Only the lines from the top of the data through the line with "tarjeta o en el" should be repeated, each exactly as written.

▶ _RECORD SET_:
== Segment start ==

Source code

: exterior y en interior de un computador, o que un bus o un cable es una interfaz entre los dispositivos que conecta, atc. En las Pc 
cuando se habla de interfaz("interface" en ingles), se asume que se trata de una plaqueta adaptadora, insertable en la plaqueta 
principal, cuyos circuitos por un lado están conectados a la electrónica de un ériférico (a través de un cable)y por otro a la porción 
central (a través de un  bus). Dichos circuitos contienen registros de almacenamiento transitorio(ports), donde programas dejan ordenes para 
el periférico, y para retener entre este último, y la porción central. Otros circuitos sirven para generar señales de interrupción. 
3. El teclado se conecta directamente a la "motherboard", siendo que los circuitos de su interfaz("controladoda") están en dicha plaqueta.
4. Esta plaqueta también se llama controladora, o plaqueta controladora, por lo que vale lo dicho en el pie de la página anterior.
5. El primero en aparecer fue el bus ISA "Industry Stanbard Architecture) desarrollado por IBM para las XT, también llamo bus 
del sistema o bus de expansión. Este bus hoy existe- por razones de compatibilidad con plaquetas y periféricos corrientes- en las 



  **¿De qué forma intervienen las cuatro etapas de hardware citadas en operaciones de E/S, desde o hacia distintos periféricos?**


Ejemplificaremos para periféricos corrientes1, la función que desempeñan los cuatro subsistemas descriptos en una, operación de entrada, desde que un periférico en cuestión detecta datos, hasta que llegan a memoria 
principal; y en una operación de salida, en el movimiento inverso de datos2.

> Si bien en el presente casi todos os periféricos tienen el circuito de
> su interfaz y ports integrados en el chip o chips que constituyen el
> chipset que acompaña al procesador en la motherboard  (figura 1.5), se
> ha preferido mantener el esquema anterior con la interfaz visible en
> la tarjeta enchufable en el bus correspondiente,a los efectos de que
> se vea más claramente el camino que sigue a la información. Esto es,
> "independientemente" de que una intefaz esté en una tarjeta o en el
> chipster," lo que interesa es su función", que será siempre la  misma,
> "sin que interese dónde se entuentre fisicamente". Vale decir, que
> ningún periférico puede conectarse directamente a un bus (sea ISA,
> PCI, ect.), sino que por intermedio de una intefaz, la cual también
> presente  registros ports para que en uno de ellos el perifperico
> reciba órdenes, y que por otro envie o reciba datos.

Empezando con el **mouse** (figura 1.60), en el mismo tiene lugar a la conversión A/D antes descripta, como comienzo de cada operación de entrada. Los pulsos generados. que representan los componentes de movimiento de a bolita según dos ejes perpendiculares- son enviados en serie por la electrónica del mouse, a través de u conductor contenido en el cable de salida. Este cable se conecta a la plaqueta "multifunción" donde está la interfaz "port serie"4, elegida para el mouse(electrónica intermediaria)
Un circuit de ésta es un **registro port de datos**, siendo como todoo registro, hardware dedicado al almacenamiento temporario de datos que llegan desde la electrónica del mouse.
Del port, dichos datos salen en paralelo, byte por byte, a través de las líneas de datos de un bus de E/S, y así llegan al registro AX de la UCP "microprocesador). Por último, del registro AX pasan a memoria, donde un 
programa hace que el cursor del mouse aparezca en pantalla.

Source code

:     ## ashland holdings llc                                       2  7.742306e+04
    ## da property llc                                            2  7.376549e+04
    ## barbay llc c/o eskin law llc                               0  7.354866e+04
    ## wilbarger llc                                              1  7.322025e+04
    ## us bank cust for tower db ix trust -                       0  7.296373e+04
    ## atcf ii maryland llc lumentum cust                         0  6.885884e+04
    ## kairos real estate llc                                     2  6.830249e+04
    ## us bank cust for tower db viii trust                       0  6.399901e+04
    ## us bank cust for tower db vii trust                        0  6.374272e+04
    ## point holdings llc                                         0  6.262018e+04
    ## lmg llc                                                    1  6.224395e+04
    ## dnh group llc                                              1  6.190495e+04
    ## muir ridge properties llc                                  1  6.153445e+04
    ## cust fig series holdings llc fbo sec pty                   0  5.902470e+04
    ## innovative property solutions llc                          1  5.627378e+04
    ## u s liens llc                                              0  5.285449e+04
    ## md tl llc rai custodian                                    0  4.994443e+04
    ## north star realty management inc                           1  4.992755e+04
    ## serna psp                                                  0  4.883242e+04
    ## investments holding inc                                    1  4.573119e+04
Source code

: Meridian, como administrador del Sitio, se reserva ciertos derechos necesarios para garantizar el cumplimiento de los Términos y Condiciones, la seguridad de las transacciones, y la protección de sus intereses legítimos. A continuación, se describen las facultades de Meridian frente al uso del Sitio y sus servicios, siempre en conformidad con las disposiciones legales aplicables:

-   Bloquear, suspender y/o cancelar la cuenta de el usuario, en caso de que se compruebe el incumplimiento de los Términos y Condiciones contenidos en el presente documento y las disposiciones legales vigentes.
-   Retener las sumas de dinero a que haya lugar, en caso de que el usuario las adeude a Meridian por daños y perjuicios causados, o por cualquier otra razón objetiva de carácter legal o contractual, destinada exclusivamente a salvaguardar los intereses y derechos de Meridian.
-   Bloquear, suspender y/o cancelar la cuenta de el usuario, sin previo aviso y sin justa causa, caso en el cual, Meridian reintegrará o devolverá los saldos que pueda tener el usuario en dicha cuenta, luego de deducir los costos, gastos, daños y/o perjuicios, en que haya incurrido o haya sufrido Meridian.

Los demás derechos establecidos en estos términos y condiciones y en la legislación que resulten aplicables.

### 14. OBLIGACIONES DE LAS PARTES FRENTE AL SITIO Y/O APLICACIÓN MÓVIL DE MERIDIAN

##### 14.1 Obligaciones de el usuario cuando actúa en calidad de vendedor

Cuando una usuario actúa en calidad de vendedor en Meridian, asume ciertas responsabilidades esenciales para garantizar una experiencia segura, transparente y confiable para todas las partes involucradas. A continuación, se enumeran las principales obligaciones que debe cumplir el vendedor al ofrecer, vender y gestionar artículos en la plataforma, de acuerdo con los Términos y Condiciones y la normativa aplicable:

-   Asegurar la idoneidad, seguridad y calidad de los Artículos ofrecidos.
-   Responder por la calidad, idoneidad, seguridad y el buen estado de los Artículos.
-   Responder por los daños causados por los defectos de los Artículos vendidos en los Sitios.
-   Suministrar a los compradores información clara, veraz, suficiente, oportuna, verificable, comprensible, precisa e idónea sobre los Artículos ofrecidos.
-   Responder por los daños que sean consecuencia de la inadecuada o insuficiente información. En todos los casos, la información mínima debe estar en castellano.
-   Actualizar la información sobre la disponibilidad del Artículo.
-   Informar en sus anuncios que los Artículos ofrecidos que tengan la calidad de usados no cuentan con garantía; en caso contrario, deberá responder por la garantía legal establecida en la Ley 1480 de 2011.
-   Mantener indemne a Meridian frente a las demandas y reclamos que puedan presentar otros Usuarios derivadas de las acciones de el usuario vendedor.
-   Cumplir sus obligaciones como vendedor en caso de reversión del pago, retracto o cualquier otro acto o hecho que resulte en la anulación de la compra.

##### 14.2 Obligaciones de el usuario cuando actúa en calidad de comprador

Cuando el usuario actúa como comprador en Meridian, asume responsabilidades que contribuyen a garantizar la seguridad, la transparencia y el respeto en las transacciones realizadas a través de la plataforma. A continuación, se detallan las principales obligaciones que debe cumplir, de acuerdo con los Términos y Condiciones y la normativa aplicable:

== Segment end ==

▶ _RESULT BELOW_:
Source code

: exterior y en interior de un computador, o que un bus o un cable es una interfaz entre los dispositivos que conecta, atc. En las Pc 
cuando se habla de interfaz("interface" en ingles), se asume que se trata de una plaqueta adaptadora, insertable en la plaqueta 
principal, cuyos circuitos por un lado están conectados a la electrónica de un ériférico (a través de un cable)y por otro a la porción 
central (a través de un  bus). Dichos circuitos contienen registros de almacenamiento transitorio(ports), donde programas dejan ordenes para 
el periférico, y para retener entre este último, y la porción central. Otros circuitos sirven para generar señales de interrupción. 
3. El teclado se conecta directamente a la "motherboard", siendo que los circuitos de su interfaz("controladoda") están en dicha plaqueta.
4. Esta plaqueta también se llama controladora, o plaqueta controladora, por lo que vale lo dicho en el pie de la página anterior.
5. El primero en aparecer fue el bus ISA "Industry Stanbard Architecture) desarrollado por IBM para las XT, también llamo bus 
del sistema o bus de expansión. Este bus hoy existe- por razones de compatibilidad con plaquetas y periféricos corrientes- en las 



  **¿De qué forma intervienen las cuatro etapas de hardware citadas en operaciones de E/S, desde o hacia distintos periféricos?**


Ejemplificaremos para periféricos corrientes1, la función que desempeñan los cuatro subsistemas descriptos en una, operación de entrada, desde que un periférico en cuestión detecta datos, hasta que llegan a memoria 
principal; y en una operación de salida, en el movimiento inverso de datos2.

> Si bien en el presente casi todos os periféricos tienen el circuito de
> su interfaz y ports integrados en el chip o chips que constituyen el
> chipset que acompaña al procesador en la motherboard  (figura 1.5), se
> ha preferido mantener el esquema anterior con la interfaz visible en
> la tarjeta enchufable en el bus correspondiente,a los efectos de que
> se vea más claramente el camino que sigue a la información. Esto es,
> "independientemente" de que una intefaz esté en una tarjeta o en el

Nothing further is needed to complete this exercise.